Niat dan alasan kita akan mempengaruhi tercapai atau tidaknya impian. Di sinilah
pemikiran dan perasaan bermain. Tahap paling krusial diantara tiga tahap
lainnya. Tahap perasaan akan mempengaruhi tahap bertindak. Semakin tulus, bertindak
semakin damai. Semakin bernafsu, bertindak berantakan.
Baca : mentralkan perasaaan
Terakhir, bertindak. Kekuatan tindakan terdiri
atas du hal yaitu fokus dan disiplin. Impian dan langkah yang sudah tergambar
jelas saat tersusun di pikiran dan perasaan, tindakan berfokus mengeksekusi
rencanan pekerjaan hingga selesai. Fokus
melakukan pekerjaan yang sedang dilakukan. Bertahanlah, lakukan hingga
selesai. Tuntaskan. Sekecil apapun pekerjaannya, jangan ditunda, jangan
diabaikan. Penundaan sekecil apapun, akan berpengaruh besar pada hasilnya. Disiplin
wajib. Pekerjaan (impian) besar tidak bisa dilakukan hanya dalam waktu sehari.

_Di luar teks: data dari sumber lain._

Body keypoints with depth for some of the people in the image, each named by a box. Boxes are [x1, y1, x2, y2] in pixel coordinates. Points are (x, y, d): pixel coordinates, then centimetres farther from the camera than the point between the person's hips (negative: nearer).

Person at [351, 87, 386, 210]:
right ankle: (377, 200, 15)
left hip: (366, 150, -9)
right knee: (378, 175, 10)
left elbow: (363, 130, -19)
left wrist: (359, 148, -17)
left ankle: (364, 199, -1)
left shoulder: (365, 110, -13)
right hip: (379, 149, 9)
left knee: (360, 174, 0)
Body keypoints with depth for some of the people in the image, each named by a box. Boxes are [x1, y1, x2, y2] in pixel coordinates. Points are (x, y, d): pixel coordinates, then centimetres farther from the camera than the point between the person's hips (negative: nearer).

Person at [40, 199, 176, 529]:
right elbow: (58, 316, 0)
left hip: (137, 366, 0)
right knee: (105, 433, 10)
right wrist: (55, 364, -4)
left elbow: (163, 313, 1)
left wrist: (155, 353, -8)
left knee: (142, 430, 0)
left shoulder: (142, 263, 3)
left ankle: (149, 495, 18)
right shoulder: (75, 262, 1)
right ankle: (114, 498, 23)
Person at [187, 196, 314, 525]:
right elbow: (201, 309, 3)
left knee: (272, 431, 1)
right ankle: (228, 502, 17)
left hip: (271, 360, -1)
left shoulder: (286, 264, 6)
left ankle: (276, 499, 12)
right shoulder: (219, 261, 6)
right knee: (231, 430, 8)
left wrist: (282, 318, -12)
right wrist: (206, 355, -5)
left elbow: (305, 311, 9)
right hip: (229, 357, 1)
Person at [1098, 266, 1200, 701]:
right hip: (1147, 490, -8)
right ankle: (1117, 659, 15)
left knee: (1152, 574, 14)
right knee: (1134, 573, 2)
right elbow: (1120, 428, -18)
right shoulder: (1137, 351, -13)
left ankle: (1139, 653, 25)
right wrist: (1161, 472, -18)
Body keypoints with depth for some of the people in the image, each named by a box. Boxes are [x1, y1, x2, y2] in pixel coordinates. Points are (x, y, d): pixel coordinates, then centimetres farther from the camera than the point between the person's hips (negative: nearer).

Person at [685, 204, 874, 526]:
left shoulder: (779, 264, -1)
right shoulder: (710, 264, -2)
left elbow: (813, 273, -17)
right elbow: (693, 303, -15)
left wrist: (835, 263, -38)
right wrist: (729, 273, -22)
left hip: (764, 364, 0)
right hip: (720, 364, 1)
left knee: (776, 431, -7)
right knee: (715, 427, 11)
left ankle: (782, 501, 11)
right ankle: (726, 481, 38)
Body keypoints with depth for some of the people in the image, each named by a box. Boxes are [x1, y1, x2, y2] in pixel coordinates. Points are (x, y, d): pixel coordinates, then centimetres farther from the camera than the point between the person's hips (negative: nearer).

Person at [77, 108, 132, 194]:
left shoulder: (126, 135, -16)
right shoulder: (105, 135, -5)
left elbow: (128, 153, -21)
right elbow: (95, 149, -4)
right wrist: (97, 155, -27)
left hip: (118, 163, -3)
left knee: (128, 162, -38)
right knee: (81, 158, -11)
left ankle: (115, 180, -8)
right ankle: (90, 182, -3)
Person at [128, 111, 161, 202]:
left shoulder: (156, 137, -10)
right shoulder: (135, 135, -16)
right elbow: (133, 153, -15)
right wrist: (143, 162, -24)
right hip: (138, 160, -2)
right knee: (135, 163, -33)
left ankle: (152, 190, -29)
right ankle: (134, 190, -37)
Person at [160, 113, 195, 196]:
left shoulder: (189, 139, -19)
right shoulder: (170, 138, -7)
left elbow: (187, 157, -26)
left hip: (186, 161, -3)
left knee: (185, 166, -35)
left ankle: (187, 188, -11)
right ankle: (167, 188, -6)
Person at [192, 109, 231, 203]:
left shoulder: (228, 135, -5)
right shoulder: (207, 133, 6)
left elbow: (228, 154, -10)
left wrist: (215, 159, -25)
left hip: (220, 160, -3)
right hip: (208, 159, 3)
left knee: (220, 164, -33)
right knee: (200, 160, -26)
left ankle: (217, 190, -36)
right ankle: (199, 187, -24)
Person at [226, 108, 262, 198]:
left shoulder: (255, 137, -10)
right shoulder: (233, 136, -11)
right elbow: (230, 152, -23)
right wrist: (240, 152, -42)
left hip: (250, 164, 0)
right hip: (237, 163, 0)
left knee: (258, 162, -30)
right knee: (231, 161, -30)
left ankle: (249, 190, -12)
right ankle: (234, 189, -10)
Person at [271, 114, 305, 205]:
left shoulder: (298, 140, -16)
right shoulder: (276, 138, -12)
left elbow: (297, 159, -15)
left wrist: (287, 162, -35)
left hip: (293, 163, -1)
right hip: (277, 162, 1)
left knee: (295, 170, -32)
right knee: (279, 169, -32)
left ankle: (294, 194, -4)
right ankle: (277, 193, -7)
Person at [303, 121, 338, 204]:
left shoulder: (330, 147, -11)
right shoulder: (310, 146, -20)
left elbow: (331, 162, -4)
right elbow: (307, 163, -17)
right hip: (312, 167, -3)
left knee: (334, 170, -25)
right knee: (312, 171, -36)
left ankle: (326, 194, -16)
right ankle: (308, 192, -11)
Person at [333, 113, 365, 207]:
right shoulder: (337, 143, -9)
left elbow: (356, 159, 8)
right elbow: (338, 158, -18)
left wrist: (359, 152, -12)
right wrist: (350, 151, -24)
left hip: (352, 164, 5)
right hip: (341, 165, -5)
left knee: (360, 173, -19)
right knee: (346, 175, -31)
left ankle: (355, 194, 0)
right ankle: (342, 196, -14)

Kebiasaan harian, mingguan dan bulanan menentukan keberhasilan mencapai impian.
Orang tua saja harus displin memberikan kasih saying setiap hari selama ± 20
tahun untk menghasilkan anak yang sholeh/solehah.
Sisi manusiawi akan teruji pada saat bertindak.
Dalam perjalanan mencapai impian, ada faktor penghambat salah satunya nafsu dan
malas. Saat hambatan itu datang, ingat fondasi do’a (pikiran dan perasaan),
intension dan reason. Semakin ikhlas, lebih ringan menghadapi berbagai
tantangan. Jangan sampai diri kita menjadi penggagal impian.